- LISTED RECORDS
---+---

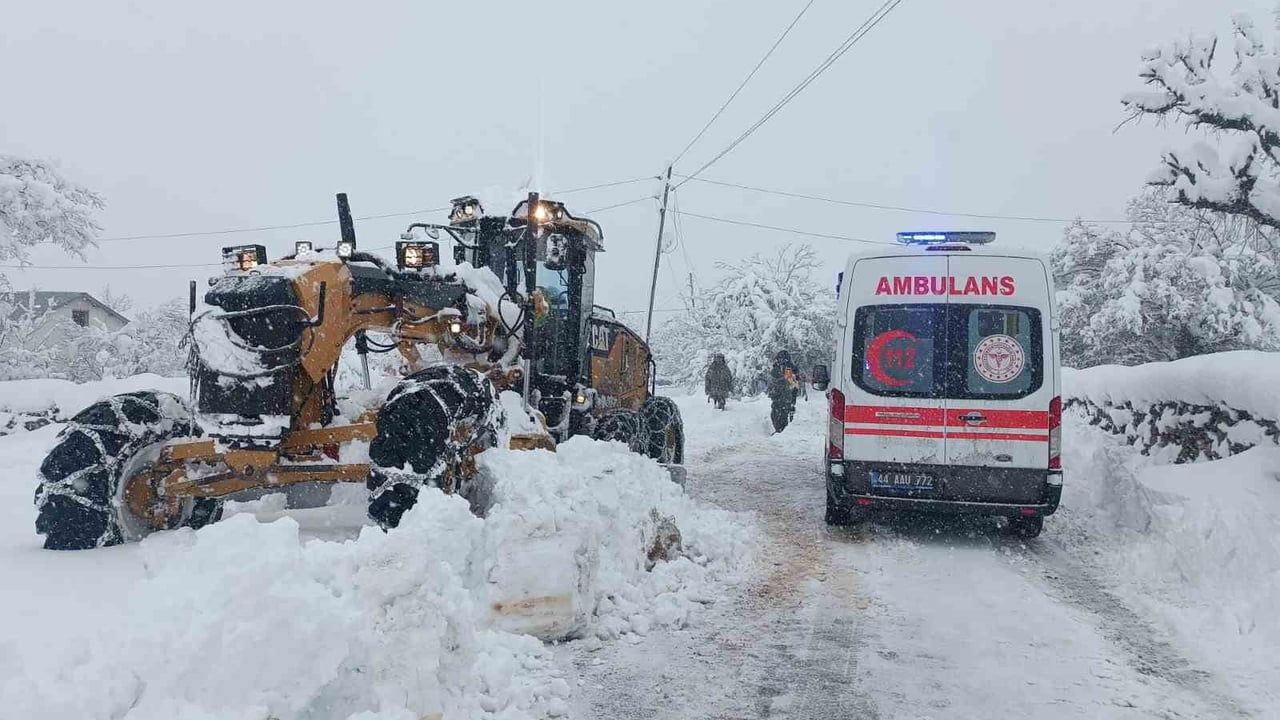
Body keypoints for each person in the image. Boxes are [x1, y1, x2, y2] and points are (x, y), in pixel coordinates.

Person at [767, 350, 800, 432]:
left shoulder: (788, 368)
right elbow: (793, 384)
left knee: (781, 415)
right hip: (780, 398)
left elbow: (791, 383)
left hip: (784, 398)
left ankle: (781, 431)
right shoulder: (778, 368)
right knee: (778, 414)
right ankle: (780, 430)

---+---

- TO DO
For every record above, repeat the text exactly and omit any picture.

- RESPONSE BELOW
Body keypoints for each person in the image. Boxes are [x1, y1, x2, y2] and points are (x, y), in pixel coordinates.

Person at [767, 350, 800, 432]:
left shoulder: (788, 368)
right elbow: (793, 384)
left knee: (781, 415)
right hip: (780, 398)
left elbow: (791, 383)
left hip: (784, 398)
left ankle: (781, 431)
right shoulder: (778, 368)
right knee: (778, 414)
right ankle: (780, 430)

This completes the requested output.